REQUIRED WORK. Set down exactly each line of the entries below, beginning at the one that contains "P.IVA e C.F. 05058230961" and ending at the last, and no others.

+-------+

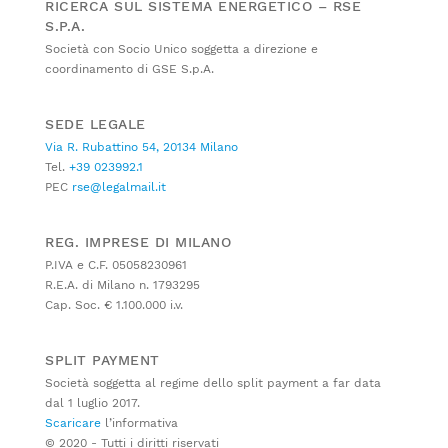
RICERCA SUL SISTEMA ENERGETICO – RSE
S.P.A.
Società con Socio Unico soggetta a direzione e
coordinamento di GSE S.p.A.
SEDE LEGALE
Via R. Rubattino 54, 20134 Milano
Tel.
+39 023992.1
PEC
rse@legalmail.it
REG. IMPRESE DI MILANO
P.IVA e C.F. 05058230961
R.E.A. di Milano n. 1793295
Cap. Soc. € 1.100.000 i.v.
SPLIT PAYMENT
Società soggetta al regime dello split payment a far data
dal 1 luglio 2017.
Scaricare
l’informativa
© 2020 - Tutti i diritti riservati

+-------+

SOLUTION FOR THIS EXERCISE.
P.IVA e C.F. 05058230961
R.E.A. di Milano n. 1793295
Cap. Soc. € 1.100.000 i.v.
SPLIT PAYMENT
Società soggetta al regime dello split payment a far data
dal 1 luglio 2017.
Scaricare
l’informativa
© 2020 - Tutti i diritti riservati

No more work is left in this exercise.